Going beneath the tip of the iceberg. Identifying and understanding EML4-ALK variants and TP53 mutations to optimize treatment of ALK fusion positive (ALK+) NSCLC.

Abstract

Since the discovery of echinoderm microtubule-associated protein-like 4 (EML4) and anaplastic lymphoma kinase (ALK) gene fusion in non-small cell lung carcinoma (NSCLC) in 2007, more than 10 EML4-ALK variants based on the exon breakpoints in EML4 have been identified. Unlike other receptor tyrosine kinase fusion positive NSCLC such as ROS1 or RET fusion, EML4-ALK is the dominant fusion variant in ALK+ NSCLC accounting for approximately 85 % of all fusion variants in ALK+ NSCLC. Currently, eight EML4-ALK variants are generally recognized with a number (1, 2, 3a/b, 4 , 5a/b, 5 , 7, 8) with EML4-ALK variants 1 and 3 being the two most common variants accounting for 75-80 % of the total EML4-ALK variants.

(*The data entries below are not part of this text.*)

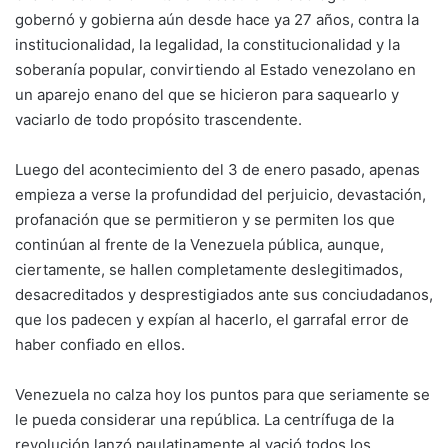
gobernó y gobierna aún desde hace ya 27 años, contra la
institucionalidad, la legalidad, la constitucionalidad y la
soberanía popular, convirtiendo al Estado venezolano en
un aparejo enano del que se hicieron para saquearlo y
vaciarlo de todo propósito trascendente.
Luego del acontecimiento del 3 de enero pasado, apenas
empieza a verse la profundidad del perjuicio, devastación,
profanación que se permitieron y se permiten los que
continúan al frente de la Venezuela pública, aunque,
ciertamente, se hallen completamente deslegitimados,
desacreditados y desprestigiados ante sus conciudadanos,
que los padecen y expían al hacerlo, el garrafal error de
haber confiado en ellos.
Venezuela no calza hoy los puntos para que seriamente se
le pueda considerar una república. La centrífuga de la
revolución lanzó paulatinamente al vació todos los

Preclinical, retrospective analyses of institutional databases, and global randomized phase 3 trials have demonstrated differential clinical response (overall response rate, progression-free survival) to ALK tyrosine kinase inhibitors (TKIs) between the short (v3 and v5) and long (v1, v2, v5 , v7, and v8) EML4-ALK variants. We discuss in more details how EML4-ALK variant structure influences protein stability and response to ALK TKIs. Additionally, the most recalcitrant single solvent-front mutation ALK G1202R is more prone to develop among EML4-ALK v3 following sequential use of next-generation ALK TKIs. Furthermore, TP53 mutations being the most common genomic co-alterations in ALK+ NSCLC also contribute to the heterogeneous response to ALK TKIs. Recognizing ALK+ NSCLC is not one homogeneous disease entity but comprised of different ALK fusion variants with different underlying genomic alterations in particular TP53 mutations that modulate treatment response will provide insight into the further optimization of treatment of ALK+ NSCLC patients potentially leading to improvement in survival.